# Texte source
★ ★ ★ ★
Le Calame : L’actualité politique est dominée par des tentatives pour la tenue d’un dialogue politique inclusif entre la majorité et l’opposition. Comment le président de la CENI accueille-t-il cette initiative ?
Mohamed Vall Bellal : Vous savez, dans le domaine de la politique, on est toujours heureux d’entendre parler de dialogue, rencontre, concertation, échange... Le dialogue est une vertu, un outil indispensable de développement, de paix et de stabilité. Quel que soit le contexte, le dialogue n’est jamais de trop. J’ai suivi les querelles de mots entre partisans de la « concertation » et partisans du « dialogue ». Je comprends bien que ces querelles de mots cachent des sous-entendus politiques. Pour la Majorité, je crois que le terme « dialogue », à force de se trouver au cœur des batailles politiques entre pouvoir et opposition pendant des décennies, a acquis une résonance particulière. Il est désormais évocateur de « crise », « blocage », « exception », « transition », etc. De ce point de vue, revendiquer le dialogue relève du passé, eu égard au climat d’ouverture, de dialogue, de respect réciproque, et de concertation presque au quotidien instauré depuis l’élection du président Mohamed Ould Cheikh El Ghazouani.
De son côté, l’Opposition s’attache au « dialogue » non seulement pour souligner l’importance des dossiers en suspens, mais aussi et surtout pour réfuter sinon contredire l’élan de « rupture » avec le passé que prétend la Majorité et tente d’accréditer. Selon l’Opposition, les pas franchis en matière d’ouverture sont encore insuffisants pour dispenser le pays de dialoguer. Son regard reste donc sur le « rétroviseur » et son pied, pas loin de « l’accélérateur ». Tout ça est de « bonneguerre », et fait partie du jeu. En Mauritanie, on tient très peu compte des clignotants. On peut virer dans un sens ou dans un autre sans « clignoter » ; on peut même clignoter dans un sens et aller dans le sens inverse. Passer d’une concertation à un dialogue, ou d’un dialogue à une concertation est une affaire bien simple. L’essentiel est de se voir et de discuter. Je suis persuadé que nous assisterons dans les semaines qui viennent à un débat intéressant, responsable, et sans passion.
Alors, qu’en attendez-vous ?
★ ★ ★ ★
# Entrées répertoriées

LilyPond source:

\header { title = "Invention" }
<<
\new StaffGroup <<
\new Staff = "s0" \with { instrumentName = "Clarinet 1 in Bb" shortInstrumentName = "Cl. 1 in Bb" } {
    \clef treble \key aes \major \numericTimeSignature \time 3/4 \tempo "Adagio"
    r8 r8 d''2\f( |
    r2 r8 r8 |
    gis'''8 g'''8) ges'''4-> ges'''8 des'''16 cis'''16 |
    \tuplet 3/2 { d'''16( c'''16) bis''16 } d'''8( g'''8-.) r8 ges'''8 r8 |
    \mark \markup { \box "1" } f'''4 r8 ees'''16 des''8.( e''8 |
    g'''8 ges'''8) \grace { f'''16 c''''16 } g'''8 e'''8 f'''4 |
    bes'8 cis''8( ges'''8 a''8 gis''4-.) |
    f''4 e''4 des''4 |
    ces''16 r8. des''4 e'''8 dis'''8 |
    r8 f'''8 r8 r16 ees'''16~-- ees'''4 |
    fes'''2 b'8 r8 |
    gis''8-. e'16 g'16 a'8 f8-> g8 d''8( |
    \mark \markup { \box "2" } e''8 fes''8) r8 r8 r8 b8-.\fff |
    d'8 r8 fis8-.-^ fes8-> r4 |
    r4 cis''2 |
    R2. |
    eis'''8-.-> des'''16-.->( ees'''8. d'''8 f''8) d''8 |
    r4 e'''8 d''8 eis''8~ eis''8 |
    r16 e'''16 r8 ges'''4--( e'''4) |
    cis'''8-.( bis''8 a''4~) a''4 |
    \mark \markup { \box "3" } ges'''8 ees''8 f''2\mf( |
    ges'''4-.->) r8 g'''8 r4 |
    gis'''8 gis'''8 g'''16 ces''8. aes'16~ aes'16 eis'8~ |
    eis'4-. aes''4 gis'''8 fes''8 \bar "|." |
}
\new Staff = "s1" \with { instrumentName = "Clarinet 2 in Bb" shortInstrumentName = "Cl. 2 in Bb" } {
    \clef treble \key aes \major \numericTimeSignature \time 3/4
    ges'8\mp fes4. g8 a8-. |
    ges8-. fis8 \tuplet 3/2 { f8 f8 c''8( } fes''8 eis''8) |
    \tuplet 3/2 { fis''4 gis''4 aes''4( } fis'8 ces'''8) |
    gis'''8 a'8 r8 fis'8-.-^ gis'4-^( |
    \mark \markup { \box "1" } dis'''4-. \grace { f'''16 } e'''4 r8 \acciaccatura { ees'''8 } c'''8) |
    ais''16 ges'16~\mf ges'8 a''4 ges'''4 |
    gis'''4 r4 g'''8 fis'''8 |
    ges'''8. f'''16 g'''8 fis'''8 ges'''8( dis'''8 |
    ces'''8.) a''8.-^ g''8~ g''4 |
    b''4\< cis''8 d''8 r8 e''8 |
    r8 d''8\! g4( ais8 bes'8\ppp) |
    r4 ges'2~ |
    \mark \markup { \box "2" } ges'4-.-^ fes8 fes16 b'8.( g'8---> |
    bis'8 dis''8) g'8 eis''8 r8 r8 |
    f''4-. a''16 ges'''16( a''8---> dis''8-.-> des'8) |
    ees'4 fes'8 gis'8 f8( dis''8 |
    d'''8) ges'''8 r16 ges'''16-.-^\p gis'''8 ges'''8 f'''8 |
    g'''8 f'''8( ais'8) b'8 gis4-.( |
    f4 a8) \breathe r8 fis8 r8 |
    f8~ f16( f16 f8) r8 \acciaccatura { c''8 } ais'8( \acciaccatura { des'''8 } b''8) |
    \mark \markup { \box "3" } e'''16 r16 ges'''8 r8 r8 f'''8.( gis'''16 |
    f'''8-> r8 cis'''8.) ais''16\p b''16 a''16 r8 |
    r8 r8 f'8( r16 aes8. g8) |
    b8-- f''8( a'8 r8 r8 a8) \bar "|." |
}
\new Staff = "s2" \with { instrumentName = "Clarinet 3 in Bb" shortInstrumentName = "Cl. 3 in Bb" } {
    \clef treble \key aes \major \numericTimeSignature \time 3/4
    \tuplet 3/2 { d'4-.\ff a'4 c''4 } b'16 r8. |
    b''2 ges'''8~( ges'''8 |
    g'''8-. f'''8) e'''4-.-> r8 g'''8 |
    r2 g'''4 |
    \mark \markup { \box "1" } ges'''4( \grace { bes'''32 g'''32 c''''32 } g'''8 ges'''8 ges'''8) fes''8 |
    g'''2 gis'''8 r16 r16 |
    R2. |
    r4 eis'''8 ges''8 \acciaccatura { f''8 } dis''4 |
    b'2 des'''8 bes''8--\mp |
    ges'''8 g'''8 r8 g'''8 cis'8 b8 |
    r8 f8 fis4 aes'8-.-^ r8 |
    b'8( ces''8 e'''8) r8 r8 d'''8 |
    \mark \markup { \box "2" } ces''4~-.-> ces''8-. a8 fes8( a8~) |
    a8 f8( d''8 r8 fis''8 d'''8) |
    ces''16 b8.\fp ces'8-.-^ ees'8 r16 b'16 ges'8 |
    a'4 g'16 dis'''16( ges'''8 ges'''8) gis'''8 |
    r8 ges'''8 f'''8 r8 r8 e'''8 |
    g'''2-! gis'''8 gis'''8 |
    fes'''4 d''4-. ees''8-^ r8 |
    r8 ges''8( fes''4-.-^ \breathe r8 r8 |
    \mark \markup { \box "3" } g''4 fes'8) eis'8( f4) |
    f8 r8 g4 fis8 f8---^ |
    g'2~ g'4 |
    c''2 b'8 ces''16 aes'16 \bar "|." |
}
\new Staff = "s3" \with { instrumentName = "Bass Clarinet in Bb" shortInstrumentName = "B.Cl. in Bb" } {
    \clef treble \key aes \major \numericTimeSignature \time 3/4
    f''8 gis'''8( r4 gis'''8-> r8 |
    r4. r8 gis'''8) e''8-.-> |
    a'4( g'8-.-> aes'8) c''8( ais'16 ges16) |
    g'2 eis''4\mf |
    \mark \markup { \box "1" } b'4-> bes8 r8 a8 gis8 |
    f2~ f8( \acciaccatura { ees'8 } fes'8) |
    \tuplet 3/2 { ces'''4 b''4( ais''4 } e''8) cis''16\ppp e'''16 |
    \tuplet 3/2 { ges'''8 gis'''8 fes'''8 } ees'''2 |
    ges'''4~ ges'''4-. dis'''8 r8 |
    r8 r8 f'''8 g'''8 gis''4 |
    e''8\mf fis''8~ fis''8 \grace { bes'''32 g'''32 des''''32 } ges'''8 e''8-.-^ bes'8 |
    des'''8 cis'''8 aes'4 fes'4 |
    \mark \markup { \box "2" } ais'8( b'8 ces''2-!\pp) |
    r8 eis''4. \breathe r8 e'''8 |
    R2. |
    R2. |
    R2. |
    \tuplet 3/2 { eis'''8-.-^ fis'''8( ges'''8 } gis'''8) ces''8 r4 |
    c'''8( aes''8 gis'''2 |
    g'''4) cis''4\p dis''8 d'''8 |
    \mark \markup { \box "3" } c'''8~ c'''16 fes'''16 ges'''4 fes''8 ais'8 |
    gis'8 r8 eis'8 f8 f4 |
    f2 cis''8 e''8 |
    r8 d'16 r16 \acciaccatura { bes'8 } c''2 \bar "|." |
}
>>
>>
★ ★ ★ ★
# Problème à résoudre
Pourriez-vous poursuivre l'entretien sur le dialogue politique en Mauritanie à partir de sa dernière phrase ?

# Résultat obtenu
-Je m’attends à ce que le débat programmé - appelez-le comme vous voulez - soit serein et ouvert. L’Opposition en particulier ne voudra pas acculer le pouvoir, qui de son côté ne voudra pas la bousculer. Je souhaite que l’attention soit principalement portée à l’élaboration d’un « CODEÉLECTORAL » complet, réfléchi, consensuel, et mûr. Un code qui soit conforme aux normes internationales de liberté, de transparence, d’équité des élections, et imbu de nos valeurs et expériences propres. A cet égard, la CENI avec l’appui financier du PNUD a travaillé à rassembler et à intégrer « l’Existant » dans un avant-projet de loi, pouvant servir de point de départ à un débat fructueux sur ce sujet. Aussi, sommes-nous prêts à apporter notre modeste contribution et notre soutien à toute action ou réflexion sérieuse allant dans ce sens. Outre les questions électorales, je m’attends à ce que les participants puissent apporter au gouvernement des éclairages et lui adresser des résolutions/recommandations sur les autres dossiers importants inscrits à l’ordre du jour.
-Cette initiative découlerait de cette atmosphère de décrispation et de normalisation des relations entre le pouvoir et son opposition, depuis l’élection de Ghazouani. Quelle appréciation vous faites de cette « pacification » de l’arène politique mauritanienne après une dizaine d’années de crispation ?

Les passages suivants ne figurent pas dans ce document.